West Virginia Guard Tarik Phillip Leads Mountaineers In Assists, Working On Improvments

West Virginia guard Tarik Phillip must fill a critical role on this year's edition of the Mountaineer basketball team, and with equal parts of confidence and hard work, he believes he can be the player head coach Bob Huggins needs.

Phillip, who has handled back-up point guard duties this year, wasn't always envisioned in that role. Coming to West Virginia from Brooklyn, N.Y. (by way of Queen City Prep and Independence Community College), Phillip was more of a scorer than a plate setter, although he did average seven assists per game during his year of prep school play. At WVU last year, he was something of a jack-of-all-trades in the backcourt, but he wasn't called upon a great deal at the point, as the Mountaineers had both Juwan Staten and Gary Browne to handle the load there.

This year, Phillip was likely destined for a similar role until James "Beetle" Bolden suffered a season-ending knee injury that cut down WVU's options up top. While he was going to get more run at the point, that injury pushed him even further into the play-starting function, and he is becoming more comfortable there. He's closing in on a 3-2 assist-to-turnover ratio (30-11 after nine games, which is tops on the team), and has definite improvement goals in mind.

“I'm just trying to run the offense, to understand exactly what Huggs wants, and where to get my players the ball where they can score,” Phillip noted. “I really think we can score the ball on this team. It’s just a matter of being in sync. It's knowing where people like to get their shots. Someone will be cutting and throwing it behind them instead of leading them to the basket, that type of thing.”

The junior is also feeling more comfortable playing with the different lineups that Huggins and his staff employ. While Phillip and fellow sub Jaysean Paige often make their initial appearances in games at or near the same time, he feels good no matter who is on the floor.

“Not trying to toot my own horn, but I know the players on this team, and their tendencies, so I feel like I can play with whoever is in there,” said Phillip, who is tallying almost 21 minutes per game. In that time, however, he's dealt out more assists than anyone else, showing that he is figuring out the right pass to make and getting it to teammates in position to score.

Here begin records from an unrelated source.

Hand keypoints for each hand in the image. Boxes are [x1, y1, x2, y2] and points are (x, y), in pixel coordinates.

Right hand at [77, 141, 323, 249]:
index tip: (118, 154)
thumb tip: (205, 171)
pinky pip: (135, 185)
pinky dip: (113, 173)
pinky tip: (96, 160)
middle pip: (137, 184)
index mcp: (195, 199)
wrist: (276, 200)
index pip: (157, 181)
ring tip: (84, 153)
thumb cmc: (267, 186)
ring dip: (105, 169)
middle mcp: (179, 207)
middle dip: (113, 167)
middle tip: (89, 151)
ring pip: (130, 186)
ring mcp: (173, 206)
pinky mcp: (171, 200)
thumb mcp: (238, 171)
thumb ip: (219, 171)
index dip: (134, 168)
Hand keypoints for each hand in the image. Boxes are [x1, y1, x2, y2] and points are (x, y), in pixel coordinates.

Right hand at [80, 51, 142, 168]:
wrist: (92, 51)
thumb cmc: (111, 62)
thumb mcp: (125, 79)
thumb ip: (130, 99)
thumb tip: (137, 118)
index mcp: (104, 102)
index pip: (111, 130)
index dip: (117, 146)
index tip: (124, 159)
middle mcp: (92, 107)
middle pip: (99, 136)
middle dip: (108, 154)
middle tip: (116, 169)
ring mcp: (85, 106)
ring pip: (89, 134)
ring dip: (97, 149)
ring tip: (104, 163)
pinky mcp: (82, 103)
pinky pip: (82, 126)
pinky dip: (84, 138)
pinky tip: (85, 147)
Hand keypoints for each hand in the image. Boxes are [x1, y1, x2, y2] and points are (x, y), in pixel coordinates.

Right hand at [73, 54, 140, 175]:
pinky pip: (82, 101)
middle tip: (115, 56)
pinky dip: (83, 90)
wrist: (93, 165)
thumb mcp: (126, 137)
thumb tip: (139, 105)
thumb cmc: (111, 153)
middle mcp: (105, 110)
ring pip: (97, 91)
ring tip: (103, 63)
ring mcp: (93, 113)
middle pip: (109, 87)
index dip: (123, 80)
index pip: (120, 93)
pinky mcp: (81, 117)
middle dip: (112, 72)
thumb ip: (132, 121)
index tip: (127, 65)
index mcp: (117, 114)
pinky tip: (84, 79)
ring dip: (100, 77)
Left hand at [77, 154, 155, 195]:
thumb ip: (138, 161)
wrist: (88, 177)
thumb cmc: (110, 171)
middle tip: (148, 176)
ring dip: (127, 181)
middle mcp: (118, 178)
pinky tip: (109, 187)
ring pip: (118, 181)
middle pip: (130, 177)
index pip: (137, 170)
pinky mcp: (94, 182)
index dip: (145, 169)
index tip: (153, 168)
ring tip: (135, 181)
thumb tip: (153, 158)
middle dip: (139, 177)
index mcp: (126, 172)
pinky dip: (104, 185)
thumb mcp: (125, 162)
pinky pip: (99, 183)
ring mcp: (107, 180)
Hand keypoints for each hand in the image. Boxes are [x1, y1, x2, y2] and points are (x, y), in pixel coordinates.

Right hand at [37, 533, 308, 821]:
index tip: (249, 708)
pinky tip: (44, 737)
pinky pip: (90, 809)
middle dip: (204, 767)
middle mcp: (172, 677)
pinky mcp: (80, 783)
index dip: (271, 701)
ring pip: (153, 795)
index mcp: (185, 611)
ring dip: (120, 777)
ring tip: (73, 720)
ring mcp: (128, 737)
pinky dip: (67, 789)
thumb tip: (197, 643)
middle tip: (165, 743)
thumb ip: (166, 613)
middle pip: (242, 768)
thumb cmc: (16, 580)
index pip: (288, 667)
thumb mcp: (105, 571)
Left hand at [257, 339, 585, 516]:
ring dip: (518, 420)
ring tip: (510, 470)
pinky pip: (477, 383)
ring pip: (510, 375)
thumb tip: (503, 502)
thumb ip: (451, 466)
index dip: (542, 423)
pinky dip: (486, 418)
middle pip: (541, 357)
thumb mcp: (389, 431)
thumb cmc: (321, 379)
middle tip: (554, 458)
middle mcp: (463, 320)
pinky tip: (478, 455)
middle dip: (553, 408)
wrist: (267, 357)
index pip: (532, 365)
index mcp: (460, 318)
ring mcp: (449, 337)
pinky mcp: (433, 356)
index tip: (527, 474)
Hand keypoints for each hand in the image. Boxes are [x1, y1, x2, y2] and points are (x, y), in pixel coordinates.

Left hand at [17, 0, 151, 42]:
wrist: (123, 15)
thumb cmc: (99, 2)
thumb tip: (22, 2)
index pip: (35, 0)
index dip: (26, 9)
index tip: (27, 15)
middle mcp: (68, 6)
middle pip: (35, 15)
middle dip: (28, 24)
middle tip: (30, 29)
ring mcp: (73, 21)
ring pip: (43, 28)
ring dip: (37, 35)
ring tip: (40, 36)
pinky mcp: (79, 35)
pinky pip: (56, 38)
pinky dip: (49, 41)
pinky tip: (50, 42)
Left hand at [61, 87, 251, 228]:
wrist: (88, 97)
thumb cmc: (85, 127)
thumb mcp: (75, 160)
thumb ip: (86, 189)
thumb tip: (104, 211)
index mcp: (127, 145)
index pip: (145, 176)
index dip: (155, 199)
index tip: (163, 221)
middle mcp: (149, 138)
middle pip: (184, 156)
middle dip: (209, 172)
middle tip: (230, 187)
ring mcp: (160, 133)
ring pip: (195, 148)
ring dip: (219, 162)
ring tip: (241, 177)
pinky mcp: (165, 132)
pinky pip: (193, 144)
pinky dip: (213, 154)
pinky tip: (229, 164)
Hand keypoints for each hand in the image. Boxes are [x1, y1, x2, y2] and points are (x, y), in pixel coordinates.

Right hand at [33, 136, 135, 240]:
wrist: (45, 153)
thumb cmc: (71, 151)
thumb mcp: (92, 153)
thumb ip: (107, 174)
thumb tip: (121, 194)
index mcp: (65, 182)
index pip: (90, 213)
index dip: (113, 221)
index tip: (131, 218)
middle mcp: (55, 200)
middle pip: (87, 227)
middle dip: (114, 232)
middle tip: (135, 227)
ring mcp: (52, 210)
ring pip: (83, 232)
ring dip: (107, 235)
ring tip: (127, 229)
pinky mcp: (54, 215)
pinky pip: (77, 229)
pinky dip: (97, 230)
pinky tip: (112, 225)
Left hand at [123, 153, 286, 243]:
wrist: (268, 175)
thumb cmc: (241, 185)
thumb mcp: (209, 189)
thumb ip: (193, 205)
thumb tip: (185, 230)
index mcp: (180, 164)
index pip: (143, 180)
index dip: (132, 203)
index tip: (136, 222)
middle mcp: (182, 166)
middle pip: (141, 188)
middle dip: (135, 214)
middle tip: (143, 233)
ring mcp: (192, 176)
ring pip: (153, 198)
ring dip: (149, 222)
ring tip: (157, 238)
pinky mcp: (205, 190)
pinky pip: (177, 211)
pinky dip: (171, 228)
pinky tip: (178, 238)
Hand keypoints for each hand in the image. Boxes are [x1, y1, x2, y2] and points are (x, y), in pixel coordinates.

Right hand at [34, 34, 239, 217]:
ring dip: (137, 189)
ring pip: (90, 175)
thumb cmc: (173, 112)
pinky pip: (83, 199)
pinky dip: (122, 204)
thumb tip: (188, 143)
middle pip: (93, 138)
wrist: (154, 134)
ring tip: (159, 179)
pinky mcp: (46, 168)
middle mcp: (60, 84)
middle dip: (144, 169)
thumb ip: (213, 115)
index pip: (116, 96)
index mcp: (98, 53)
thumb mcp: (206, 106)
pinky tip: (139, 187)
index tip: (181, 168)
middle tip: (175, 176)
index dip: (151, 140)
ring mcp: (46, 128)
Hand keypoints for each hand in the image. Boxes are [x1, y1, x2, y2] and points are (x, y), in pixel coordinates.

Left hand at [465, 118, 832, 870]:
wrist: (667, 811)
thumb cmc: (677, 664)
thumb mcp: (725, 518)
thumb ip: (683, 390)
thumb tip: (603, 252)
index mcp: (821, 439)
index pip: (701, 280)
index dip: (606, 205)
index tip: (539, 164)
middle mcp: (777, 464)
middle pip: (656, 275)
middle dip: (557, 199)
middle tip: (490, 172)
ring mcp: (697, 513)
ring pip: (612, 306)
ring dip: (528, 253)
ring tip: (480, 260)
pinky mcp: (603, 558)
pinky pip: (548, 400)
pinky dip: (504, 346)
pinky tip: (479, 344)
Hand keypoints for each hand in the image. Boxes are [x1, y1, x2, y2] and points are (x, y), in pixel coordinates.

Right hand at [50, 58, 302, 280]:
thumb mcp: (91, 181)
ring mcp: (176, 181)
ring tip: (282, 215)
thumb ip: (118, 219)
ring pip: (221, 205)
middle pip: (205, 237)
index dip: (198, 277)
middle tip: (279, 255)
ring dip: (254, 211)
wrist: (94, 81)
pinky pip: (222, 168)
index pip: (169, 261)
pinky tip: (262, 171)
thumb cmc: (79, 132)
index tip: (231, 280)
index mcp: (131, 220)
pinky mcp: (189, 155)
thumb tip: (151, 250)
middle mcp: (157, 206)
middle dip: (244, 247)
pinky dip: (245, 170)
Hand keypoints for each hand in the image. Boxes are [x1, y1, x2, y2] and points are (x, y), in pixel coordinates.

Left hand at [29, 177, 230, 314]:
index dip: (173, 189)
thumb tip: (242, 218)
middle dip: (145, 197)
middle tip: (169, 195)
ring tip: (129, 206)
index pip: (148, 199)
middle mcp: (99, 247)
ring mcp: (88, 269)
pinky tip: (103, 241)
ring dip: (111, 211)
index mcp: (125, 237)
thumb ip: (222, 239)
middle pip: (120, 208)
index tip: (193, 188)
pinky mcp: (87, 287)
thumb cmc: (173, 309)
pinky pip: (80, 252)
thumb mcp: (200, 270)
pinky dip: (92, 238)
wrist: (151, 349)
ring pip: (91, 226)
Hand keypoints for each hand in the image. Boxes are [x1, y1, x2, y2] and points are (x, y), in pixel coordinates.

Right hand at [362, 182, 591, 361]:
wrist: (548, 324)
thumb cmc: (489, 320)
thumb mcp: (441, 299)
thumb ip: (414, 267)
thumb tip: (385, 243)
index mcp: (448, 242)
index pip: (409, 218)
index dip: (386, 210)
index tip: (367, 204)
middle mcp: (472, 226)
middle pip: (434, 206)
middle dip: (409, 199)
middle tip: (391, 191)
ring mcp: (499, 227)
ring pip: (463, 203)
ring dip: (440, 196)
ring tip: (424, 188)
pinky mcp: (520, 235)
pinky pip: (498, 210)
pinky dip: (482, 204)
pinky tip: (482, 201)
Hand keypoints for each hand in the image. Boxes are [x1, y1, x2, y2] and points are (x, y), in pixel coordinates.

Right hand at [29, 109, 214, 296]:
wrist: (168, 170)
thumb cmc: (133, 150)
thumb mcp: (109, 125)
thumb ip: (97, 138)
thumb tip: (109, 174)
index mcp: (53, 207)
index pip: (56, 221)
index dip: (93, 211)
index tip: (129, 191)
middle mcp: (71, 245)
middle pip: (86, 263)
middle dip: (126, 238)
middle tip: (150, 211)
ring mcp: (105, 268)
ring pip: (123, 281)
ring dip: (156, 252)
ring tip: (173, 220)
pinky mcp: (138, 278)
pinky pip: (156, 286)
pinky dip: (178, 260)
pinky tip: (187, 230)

Phillip also hopes to bolster his shooting percentage (33%) and ability to help in the scoring column (5.1 ppg), and admits he learned a lesson during a stretch in which he wasn't in the gym as much as he was earlier in the semester. Forcefully reminded of that by Huggins, he has made more time recently to do so, even in the face of final exams.

“I feel like in the beginning of the season I was in the gym more than I was the past couple of weeks, but I feel like I’ve gotten back in there more recently,” he confirmed. “You're thinking your jump shot is on point for right now, and then a few weeks later it falls off. You have to be in there. Finals and study haven't really been a problem, because we have a great academic staff , but still, studying and classes do take time.”

Getting a couple more shots to fall would certainly help Phillip, and WVU, as the season progresses, but it's his role in moving the ball and attacking defenses that might be of the most importance for now. If he continues to improve and give the Mountaineers a reliable presence, they will be much better prepared to keep their offense running efficiently over the course of each game.